*Work instructions*:
A - For the post on guides' New Year's resolutions, state whether each statement agrees with it, answering yes or no and quoting the words that decide: (i) Simon Perkins is still guiding on the Missouri; (ii) the list came from contacting freshwater guides around the country; (iii) one resolution is to tie flies during the off-season instead of procrastinating.
B - Rewrite the part of the post on guides' New Year's resolutions that starts at "photo courtesy Simon" and ends at "New Year's resolutions.", putting "moods" in place of "temperaments".

Passage Block Start

Friday, December 28, 2012

New Year's Resolutions: Fly-Fishing Guide Edition

Via Orvis News:


Simon Perkins helps out a new angler.

photo courtesy Simon Perkins

[Editor's Note: With New Year's Eve just around the corner, I'm reminded of Simon Perkins's great post from the early days of Since many of you were not around back then, I'm reposting it. Although Simon now sits next to me every day at the home office, rather than guiding on the Missouri, every word of this continues to be true.]
Fly-fishing guides come in all shapes, sizes, colors, personalities, and temperaments. Some of us are commanding and aggressive, others more passive. Some of us are articulate, some of us mumble. Some of us are patient, some of us get tense with enthusiasm and anticipation (in other words: “impatient”). But we are human, and what do humans do this time of year? We make New Year's resolutions.
I reached out to a handful of freshwater guides around the country and asked them what they would change in the upcoming year. So without further ado, I present to you the following collaborative list: “2011 Resolutions: Fly-Fishing Guide Edition”
  • I will actually commit myself this off-season to tying dozens upon dozens of flies, rather than continuously procrastinating (which consequently leads to late nights in June where I curse myself mercilessly as I scramble to crank out a dozen golden stoneflies in time for my guide day the next morning).
  • I will do my best to treat the older, I mean “more experienced,” guides with respect, and try to patiently listen as they retell (again and again) all of their stories about “back in the day when guides carried their drift boats to the put-in on their shoulders and rowed upstream all day with one hand tied behind their back.”
  • I will continually dedicate myself to discouraging any religious or political conversation at the lodge after dinner, especially when mixed groups are present. (For whatever reason, numerous glasses of wine and vehement opinions don’t mix well together, and it makes for a very awkward breakfast the next morning!).
  • I will resist the urge to take an existing fly pattern, change the leg color, and then attempt to rename it and claim it as my own creation.
  • If I stop at the local watering hole for a beer after a long day on the river, I will not let the beer turn into four vodka tonics (and then spend the next hour trying to find someone to give me a ride home).
  • I will try my best to never tell another client, “You should have been here last week!”

Passage Block End
Source data Block Start

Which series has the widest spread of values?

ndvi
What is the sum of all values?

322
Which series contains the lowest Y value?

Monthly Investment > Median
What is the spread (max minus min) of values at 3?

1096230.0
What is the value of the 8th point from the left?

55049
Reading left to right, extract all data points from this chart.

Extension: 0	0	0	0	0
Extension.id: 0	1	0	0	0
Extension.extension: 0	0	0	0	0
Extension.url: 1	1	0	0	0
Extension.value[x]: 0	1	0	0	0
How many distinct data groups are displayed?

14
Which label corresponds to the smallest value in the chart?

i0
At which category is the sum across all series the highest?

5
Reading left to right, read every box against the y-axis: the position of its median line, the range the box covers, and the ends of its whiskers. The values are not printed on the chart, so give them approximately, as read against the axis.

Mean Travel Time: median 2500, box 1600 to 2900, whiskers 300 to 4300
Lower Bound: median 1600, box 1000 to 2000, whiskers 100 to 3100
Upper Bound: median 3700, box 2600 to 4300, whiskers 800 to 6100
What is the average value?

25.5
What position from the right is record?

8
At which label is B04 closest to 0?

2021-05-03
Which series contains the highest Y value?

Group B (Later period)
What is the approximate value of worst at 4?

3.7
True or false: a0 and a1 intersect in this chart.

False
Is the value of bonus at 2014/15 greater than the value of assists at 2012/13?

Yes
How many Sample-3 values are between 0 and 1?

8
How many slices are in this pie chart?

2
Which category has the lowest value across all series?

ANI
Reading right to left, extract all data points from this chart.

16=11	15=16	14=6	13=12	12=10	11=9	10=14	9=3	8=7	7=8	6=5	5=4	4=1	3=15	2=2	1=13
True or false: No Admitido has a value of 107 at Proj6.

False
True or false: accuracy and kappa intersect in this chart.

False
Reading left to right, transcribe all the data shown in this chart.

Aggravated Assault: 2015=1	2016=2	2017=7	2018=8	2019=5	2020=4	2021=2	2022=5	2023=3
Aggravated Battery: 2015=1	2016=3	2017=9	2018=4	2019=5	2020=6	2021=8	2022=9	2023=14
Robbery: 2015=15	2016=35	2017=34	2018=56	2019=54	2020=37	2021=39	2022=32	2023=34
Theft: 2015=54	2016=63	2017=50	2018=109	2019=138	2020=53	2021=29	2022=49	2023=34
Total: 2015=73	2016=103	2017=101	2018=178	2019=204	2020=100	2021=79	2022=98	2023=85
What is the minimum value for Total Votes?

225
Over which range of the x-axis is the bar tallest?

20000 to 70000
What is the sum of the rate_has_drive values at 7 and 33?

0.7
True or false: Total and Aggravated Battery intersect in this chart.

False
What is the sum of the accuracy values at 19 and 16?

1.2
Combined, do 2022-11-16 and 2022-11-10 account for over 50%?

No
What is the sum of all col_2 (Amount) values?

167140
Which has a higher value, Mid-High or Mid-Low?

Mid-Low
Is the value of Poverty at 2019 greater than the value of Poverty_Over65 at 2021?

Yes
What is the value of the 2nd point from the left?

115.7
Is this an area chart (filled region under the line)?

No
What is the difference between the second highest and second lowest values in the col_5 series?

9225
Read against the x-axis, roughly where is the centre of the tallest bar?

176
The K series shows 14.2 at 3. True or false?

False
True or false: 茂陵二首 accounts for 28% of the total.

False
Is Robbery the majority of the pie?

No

Source data Block End

*Results of the exercise*:
A -
(i) No: "Simon now sits next to me every day at the home office, rather than guiding on the Missouri"
(ii) Yes: "I reached out to a handful of freshwater guides around the country"
(iii) Yes: "I will actually commit myself this off-season to tying dozens upon dozens of flies, rather than continuously procrastinating"

B -
photo courtesy Simon Perkins

[Editor's Note: With New Year's Eve just around the corner, I'm reminded of Simon Perkins's great post from the early days of Since many of you were not around back then, I'm reposting it. Although Simon now sits next to me every day at the home office, rather than guiding on the Missouri, every word of this continues to be true.]
Fly-fishing guides come in all shapes, sizes, colors, personalities, and moods. Some of us are commanding and aggressive, others more passive. Some of us are articulate, some of us mumble. Some of us are patient, some of us get tense with enthusiasm and anticipation (in other words: “impatient”). But we are human, and what do humans do this time of year? We make New Year's resolutions.